### Fragmento de texto
========================================================================

Aquí afrontamos una ulterior dimensión de la Eucaristía, que quisiera tocar
antes de concluir. El Cristo con el que nos encontramos en el sacramento es el
mismo aquí en Bari, como en Roma, como en Europa, América, África, Asia,
Oceanía. Es el único y el mismo Cristo quien está presente en el Pan eucarístico
de todo lugar de la tierra. Esto significa que sólo podemos encontrarnos con él
junto a todos los demás. Sólo podemos recibirle en la unidad. ¿No es esto lo que
nos ha dicho el apóstol Pablo en la lectura que acabamos de escuchar?
Escribiendo a los corintios, afirma: «Porque aun siendo muchos, un solo pan y un
solo cuerpo somos, pues todos participamos de un solo pan» (1 Corintios 10, 17).
La consecuencia es clara: no podemos comulgar con el Señor si no comulgamos
entre nosotros. Si queremos presentarnos a Él, tenemos que salir al encuentro
los unos de los otros. Para ello es necesario aprender la gran lección del
perdón: no hay que dejar que se apodere del espíritu la polilla del
resentimiento, sino abrir el corazón a la magnanimidad de la escucha del otro,
de la comprensión, de la posible aceptación de sus excusas, del generoso
ofrecimiento de las propias.
La Eucaristía, repitámoslo, es sacramento de la unidad. Pero, por desgracia, los
cristianos están divididos precisamente en el sacramento de la unidad. Con mayor
motivo, por tanto, apoyados por la Eucaristía, tenemos que sentirnos estimulados
a tender con todas las fuerzas hacia esa plena unidad que Cristo deseó
ardientemente en el Cenáculo. Precisamente aquí, en Bari, ciudad que custodia
los huesos de san Nicolás, tierra de encuentro y de diálogo con los hermanos
cristianos de Oriente, quisiera confirmar mi voluntad de asumir como compromiso
fundamental el de trabajar con todas las energías en la reconstitución de la
plena y visible unidad de todos los seguidores de Cristo. Soy consciente de que
para ello no bastan las expresiones de buenos sentimientos. Se requieren gestos
concretos que entren en los espíritus y agiten las conciencias, invitando a cada
uno a esa conversión interior que es el presupuesto de todo progreso en el
camino del ecumenismo (Cf.
Discurso de
Benedicto XVI a los representantes de las iglesias y comunidades cristianas y de
otras religiones no cristianas, 25 de abril de 2005). Os pido a todos que
emprendáis con decisión el camino de ese ecumenismo espiritual, que en la
oración abre las puertas al Espíritu Santo, el único que puede crear la unidad.

========================================================================

### Qué hacer
[1] Según el fragmento sobre la Eucaristía, ¿qué ciudad custodia los huesos de san Nicolás?
[2] Reescribe el fragmento sobre la Eucaristía desde "Escribiendo a los" hasta "de las propias.", cambiando "resentimiento" por "rencor".

(Anotaciones de elementos de página)
========================================================================

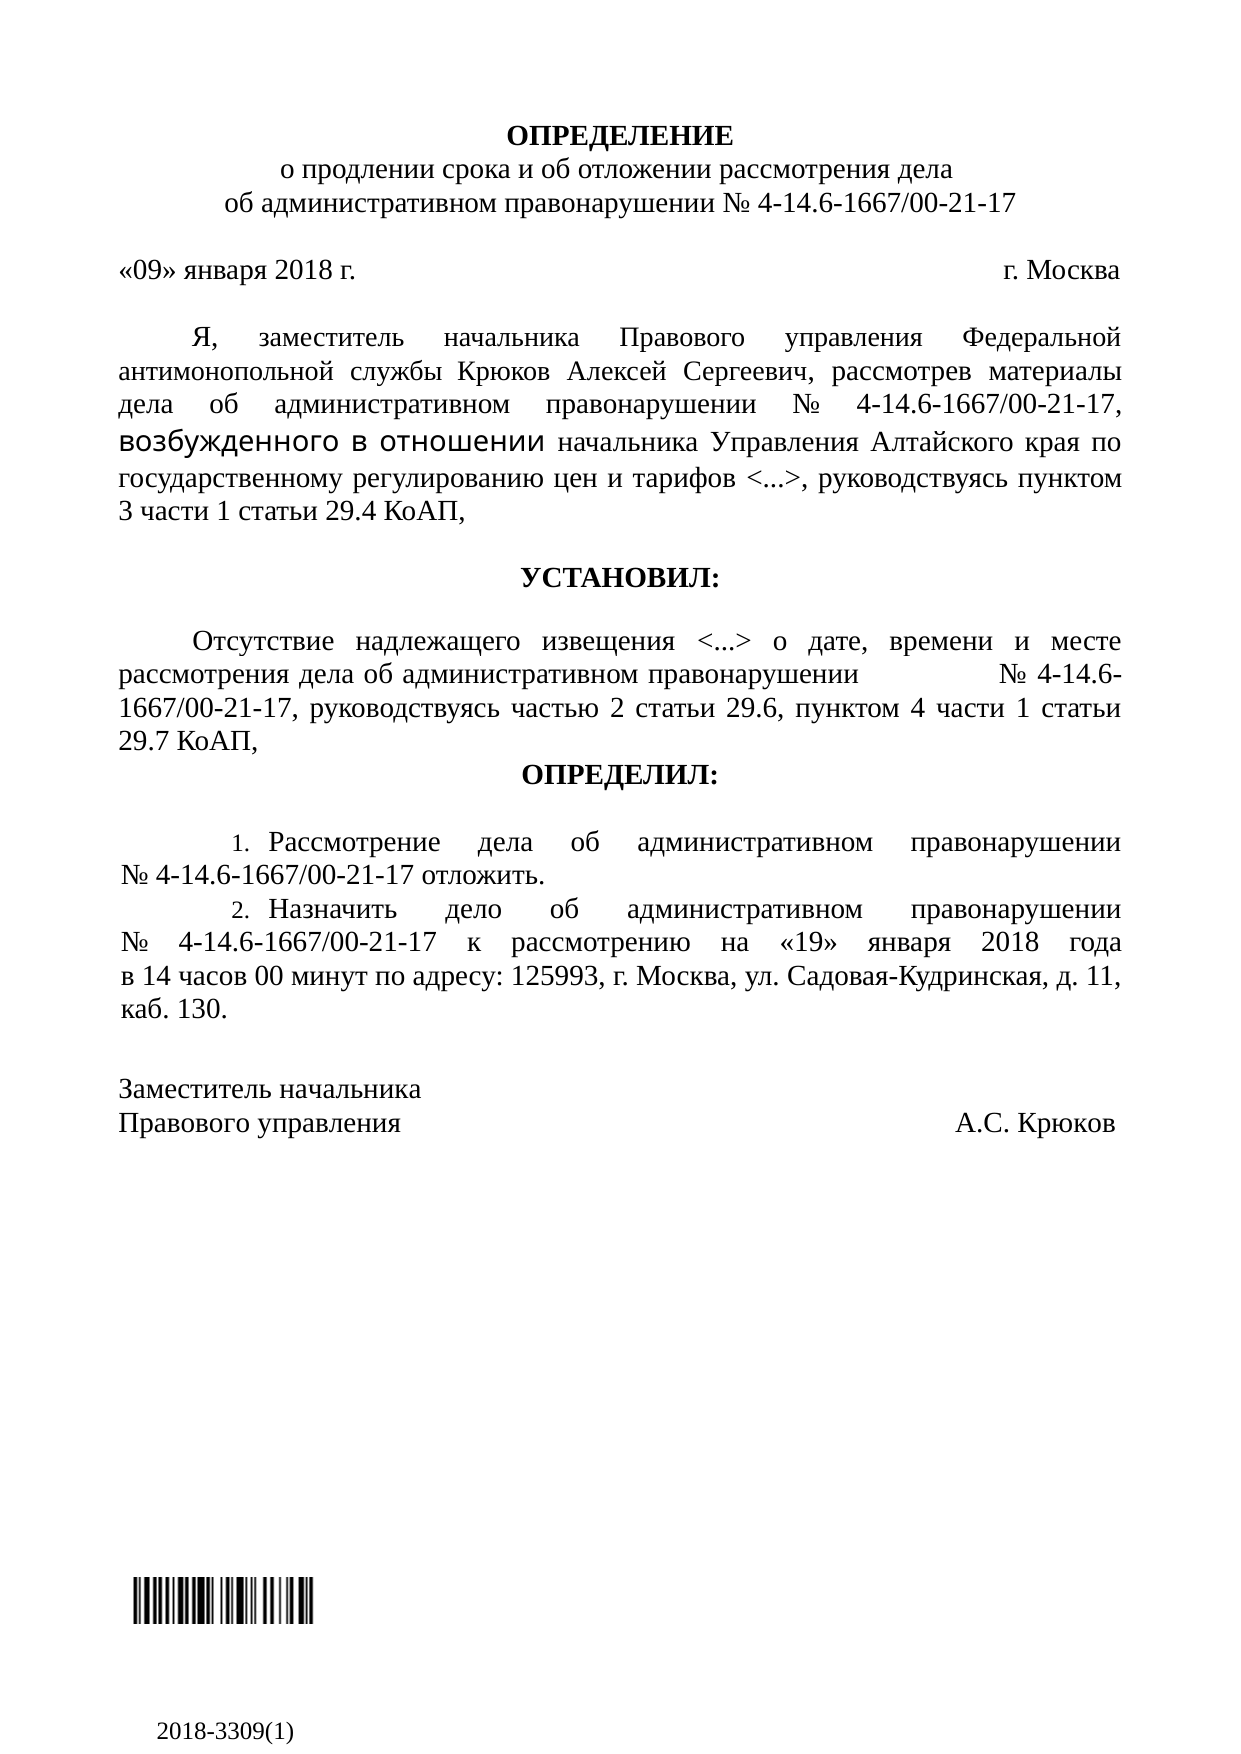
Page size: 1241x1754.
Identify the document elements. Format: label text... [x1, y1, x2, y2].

picture [118, 1577, 331, 1624]
text об административном правонарушении № 4-14.6-1667/00-21-17 [118, 185, 1122, 219]
text ОПРЕДЕЛИЛ: [118, 757, 1122, 790]
text Заместитель начальника [118, 1071, 1122, 1105]
text Правового управления А.С. Крюков [118, 1105, 1122, 1138]
text ОПРЕДЕЛЕНИЕ [118, 118, 1122, 152]
text о продлении срока и об отложении рассмотрения дела [118, 152, 1122, 185]
text УСТАНОВИЛ: [118, 560, 1122, 594]
text Отсутствие надлежащего извещения <...> о дате, времени и месте рассмотрения дела об административном правонарушении № 4-14.6-1667/00-21-17, руководствуясь частью 2 статьи 29.6, пунктом 4 части 1 статьи 29.7 КоАП, [118, 623, 1122, 757]
list Назначить дело об административном правонарушении № 4-14.6-1667/00-21-17 к рассмотрению на «19» января 2018 года в 14 часов 00 минут по адресу: 125993, г. Москва, ул. Садовая-Кудринская, д. 11, каб. 130. [121, 891, 1122, 1025]
text «09» января 2018 г. г. Москва [118, 252, 1122, 286]
list Рассмотрение дела об административном правонарушении № 4-14.6-1667/00-21-17 отложить. [121, 824, 1122, 891]
text Я, заместитель начальника Правового управления Федеральной антимонопольной службы Крюков Алексей Сергеевич, рассмотрев материалы дела об административном правонарушении № 4-14.6-1667/00-21-17, возбужденного в отношении начальника Управления Алтайского края по государственному регулированию цен и тарифов <...>, руководствуясь пунктом 3 части 1 статьи 29.4 КоАП, [118, 319, 1122, 527]
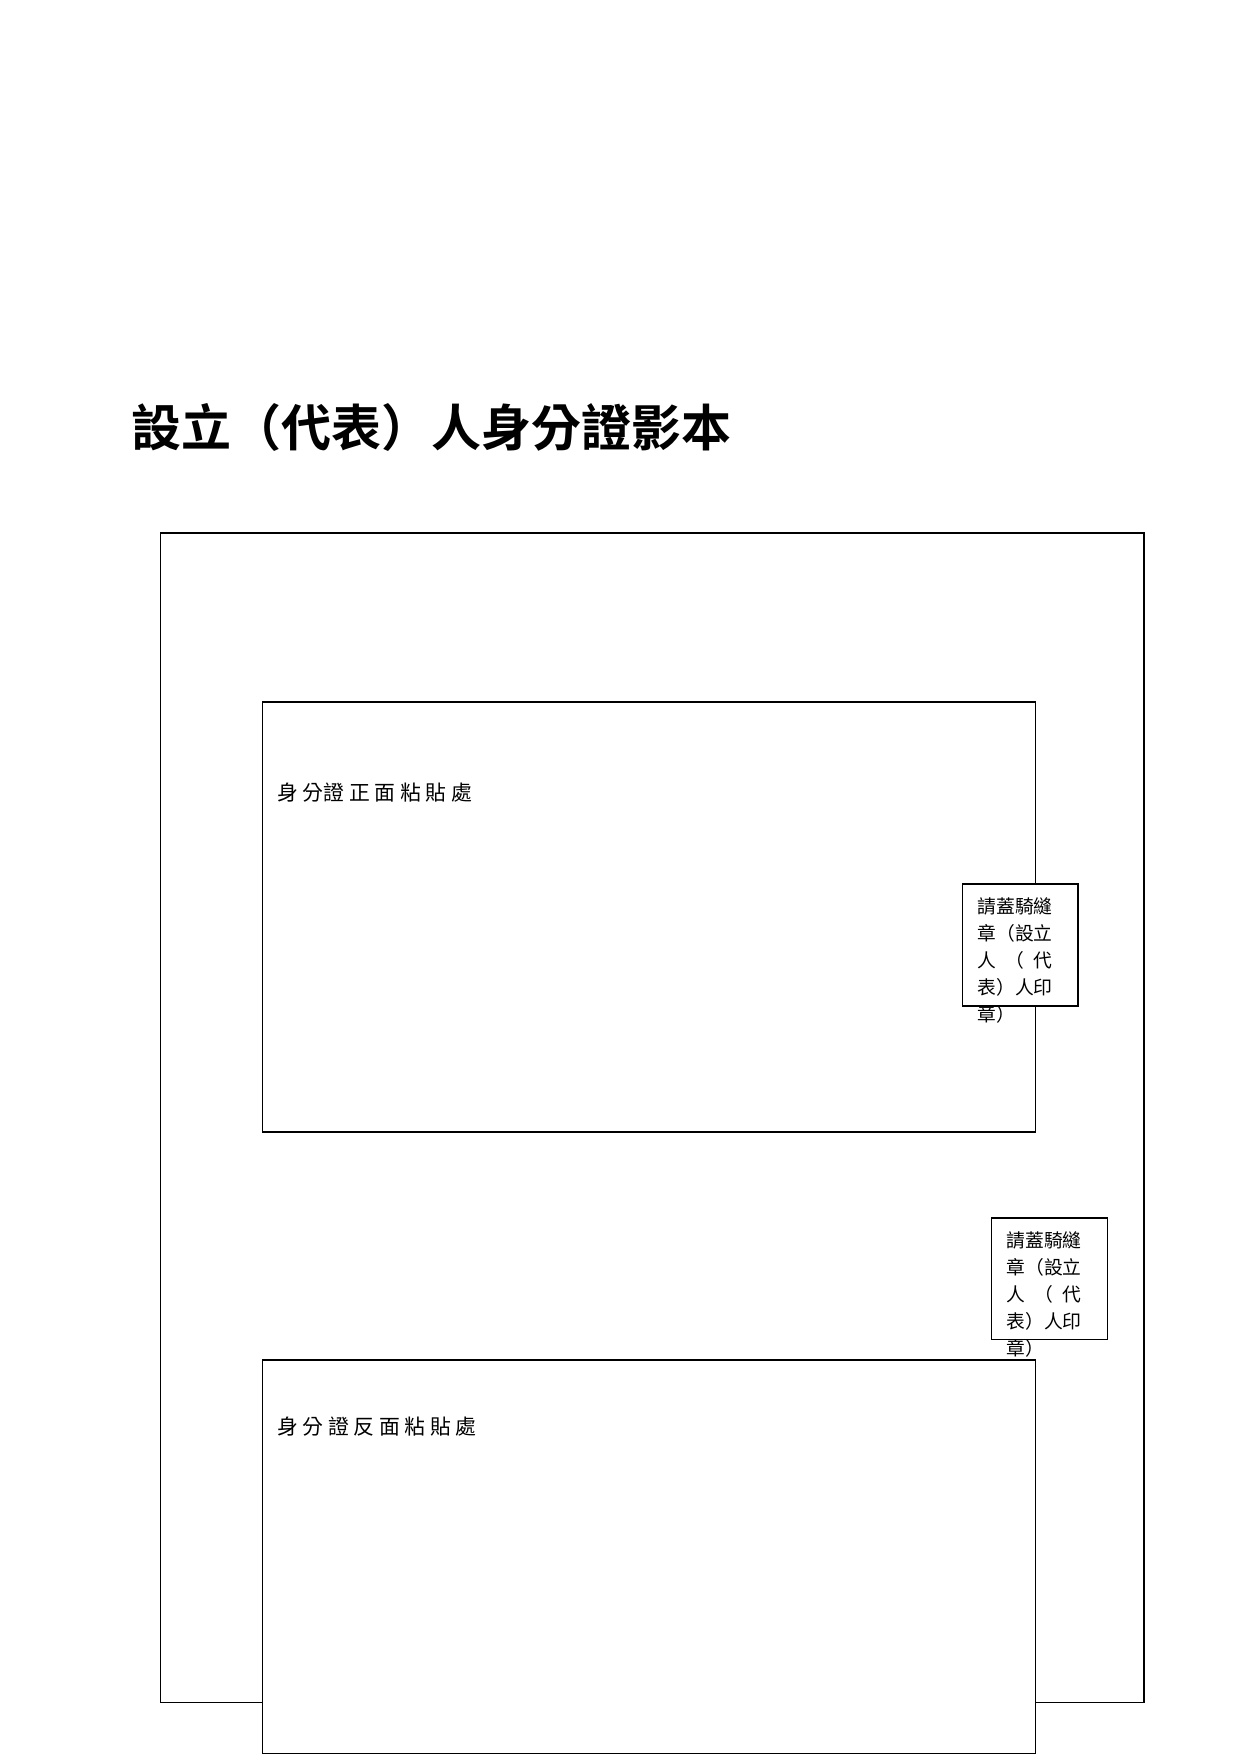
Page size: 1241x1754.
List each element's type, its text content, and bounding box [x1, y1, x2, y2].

text 設立（代表）人身分證影本 [131, 352, 1144, 477]
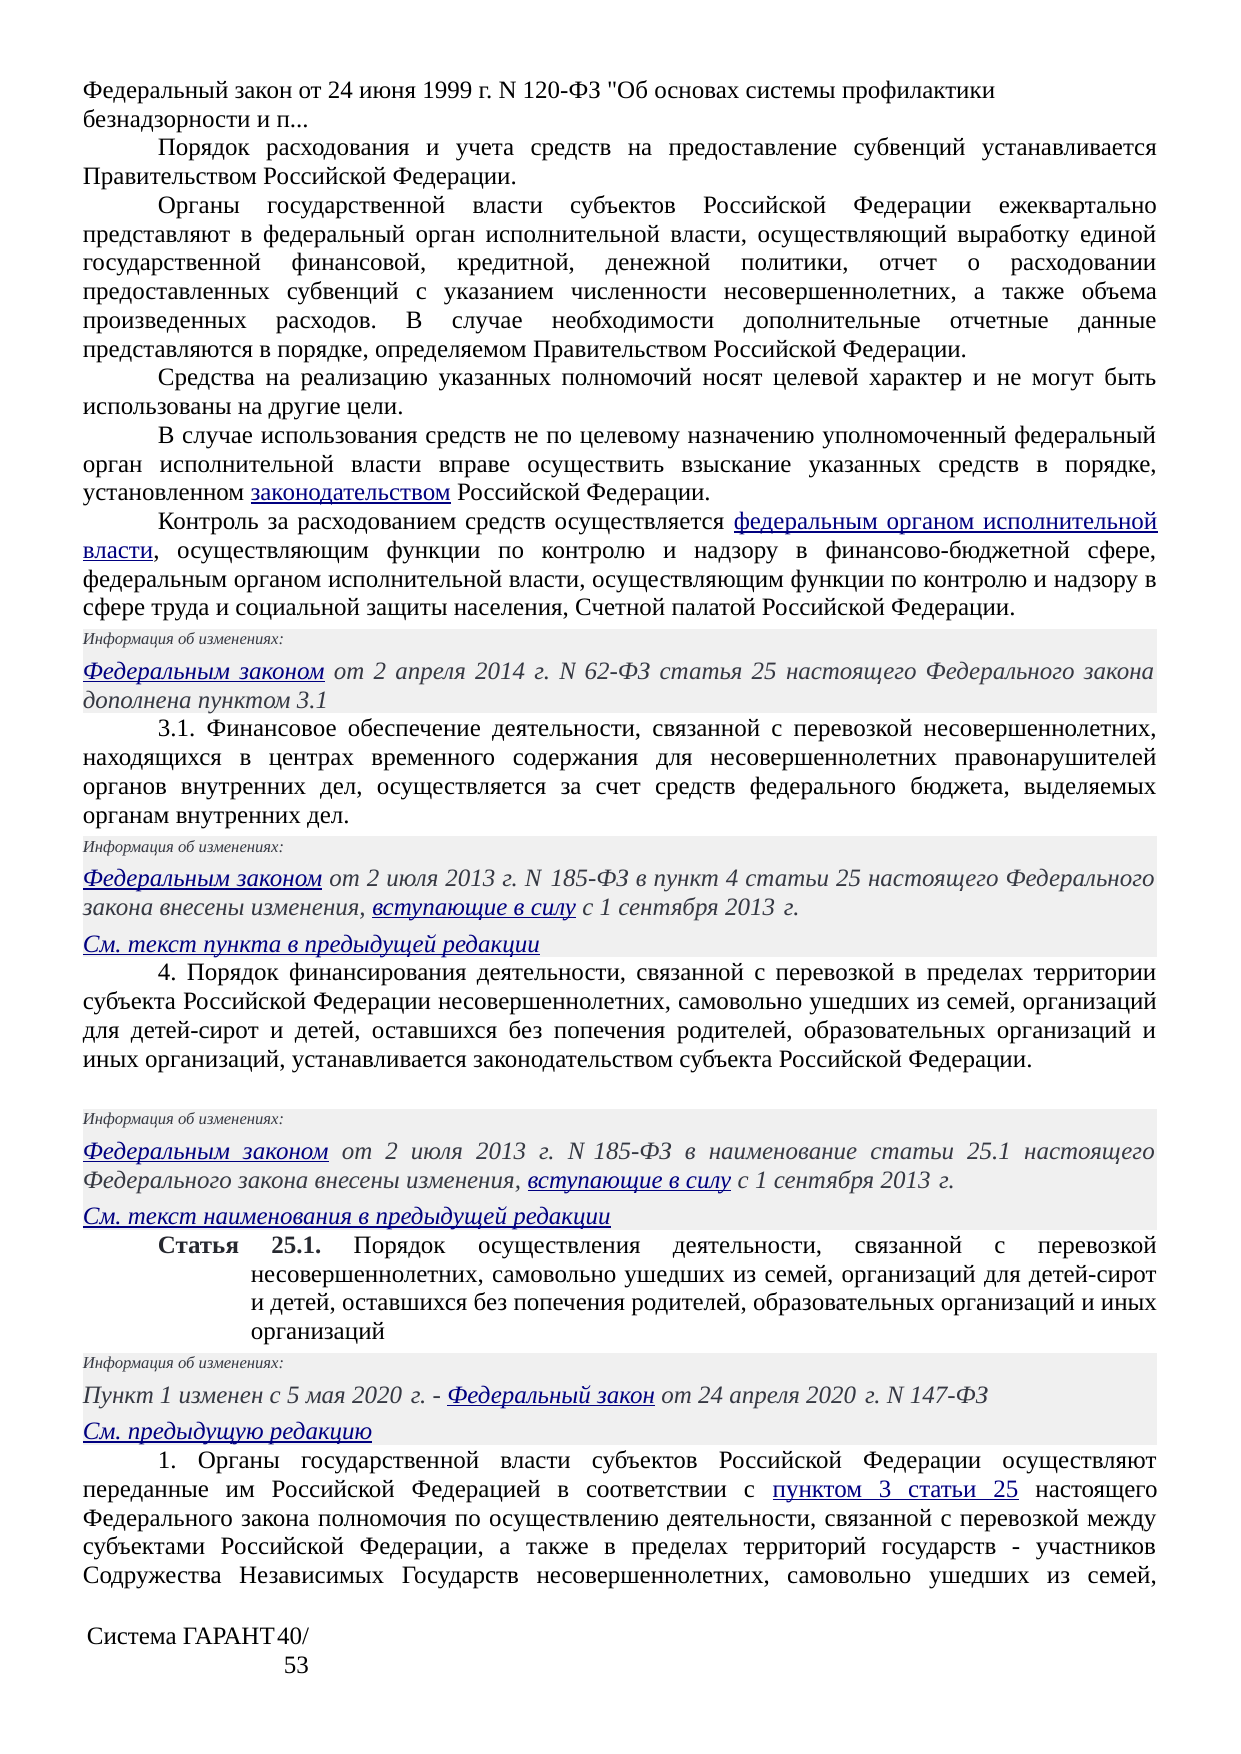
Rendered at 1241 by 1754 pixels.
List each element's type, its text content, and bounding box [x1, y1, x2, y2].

text Средства на реализацию указанных полномочий носят целевой характер и не могут быть использованы на другие цели. [83, 362, 1157, 420]
text Федеральным законом от 2 июля 2013 г. N 185-ФЗ в пункт 4 статьи 25 настоящего Федерального закона внесены изменения, вступающие в силу с 1 сентября 2013 г. [802, 892, 1157, 921]
text В случае использования средств не по целевому назначению уполномоченный федеральный орган исполнительной власти вправе осуществить взыскание указанных средств в порядке, установленном законодательством Российской Федерации. [83, 420, 1157, 506]
text Федеральным законом от 2 апреля 2014 г. N 62-ФЗ статья 25 настоящего Федерального закона дополнена пунктом 3.1 [331, 685, 1157, 713]
text Информация об изменениях: [286, 836, 1157, 856]
text См. предыдущую редакцию [374, 1416, 1157, 1445]
text Информация об изменениях: [286, 629, 1157, 648]
text Статья 25.1. Порядок осуществления деятельности, связанной с перевозкой несовершеннолетних, самовольно ушедших из семей, организаций для детей-сирот и детей, оставшихся без попечения родителей, образовательных организаций и иных организаций [158, 1230, 1157, 1345]
text Порядок расходования и учета средств на предоставление субвенций устанавливается Правительством Российской Федерации. [83, 132, 1157, 190]
text Органы государственной власти субъектов Российской Федерации ежеквартально представляют в федеральный орган исполнительной власти, осуществляющий выработку единой государственной финансовой, кредитной, денежной политики, отчет о расходовании предоставленных субвенций с указанием численности несовершеннолетних, а также объема произведенных расходов. В случае необходимости дополнительные отчетные данные представляются в порядке, определяемом Правительством Российской Федерации. [83, 190, 1157, 362]
text Информация об изменениях: [286, 1353, 1157, 1372]
text 3.1. Финансовое обеспечение деятельности, связанной с перевозкой несовершеннолетних, находящихся в центрах временного содержания для несовершеннолетних правонарушителей органов внутренних дел, осуществляется за счет средств федерального бюджета, выделяемых органам внутренних дел. [83, 713, 1157, 828]
text См. текст наименования в предыдущей редакции [613, 1201, 1157, 1230]
text Федеральным законом от 2 июля 2013 г. N 185-ФЗ в наименование статьи 25.1 настоящего Федерального закона внесены изменения, вступающие в силу с 1 сентября 2013 г. [957, 1165, 1157, 1193]
text Контроль за расходованием средств осуществляется федеральным органом исполнительной власти, осуществляющим функции по контролю и надзору в финансово-бюджетной сфере, федеральным органом исполнительной власти, осуществляющим функции по контролю и надзору в сфере труда и социальной защиты населения, Счетной палатой Российской Федерации. [83, 506, 1157, 621]
text См. текст пункта в предыдущей редакции [542, 929, 1157, 957]
text Пункт 1 изменен с 5 мая 2020 г. - Федеральный закон от 24 апреля 2020 г. N 147-ФЗ [990, 1380, 1157, 1408]
text 4. Порядок финансирования деятельности, связанной с перевозкой в пределах территории субъекта Российской Федерации несовершеннолетних, самовольно ушедших из семей, организаций для детей-сирот и детей, оставшихся без попечения родителей, образовательных организаций и иных организаций, устанавливается законодательством субъекта Российской Федерации. [83, 957, 1157, 1072]
text 1. Органы государственной власти субъектов Российской Федерации осуществляют переданные им Российской Федерацией в соответствии с пунктом 3 статьи 25 настоящего Федерального закона полномочия по осуществлению деятельности, связанной с перевозкой между субъектами Российской Федерации, а также в пределах территорий государств - участников Содружества Независимых Государств несовершеннолетних, самовольно ушедших из семей, [83, 1445, 1157, 1589]
text Информация об изменениях: [286, 1109, 1157, 1128]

========================================================================

### Resultados
[1] Bari.

[2]
Escribiendo a los corintios, afirma: «Porque aun siendo muchos, un solo pan y un
solo cuerpo somos, pues todos participamos de un solo pan» (1 Corintios 10, 17).
La consecuencia es clara: no podemos comulgar con el Señor si no comulgamos
entre nosotros. Si queremos presentarnos a Él, tenemos que salir al encuentro
los unos de los otros. Para ello es necesario aprender la gran lección del
perdón: no hay que dejar que se apodere del espíritu la polilla del
rencor, sino abrir el corazón a la magnanimidad de la escucha del otro,
de la comprensión, de la posible aceptación de sus excusas, del generoso
ofrecimiento de las propias.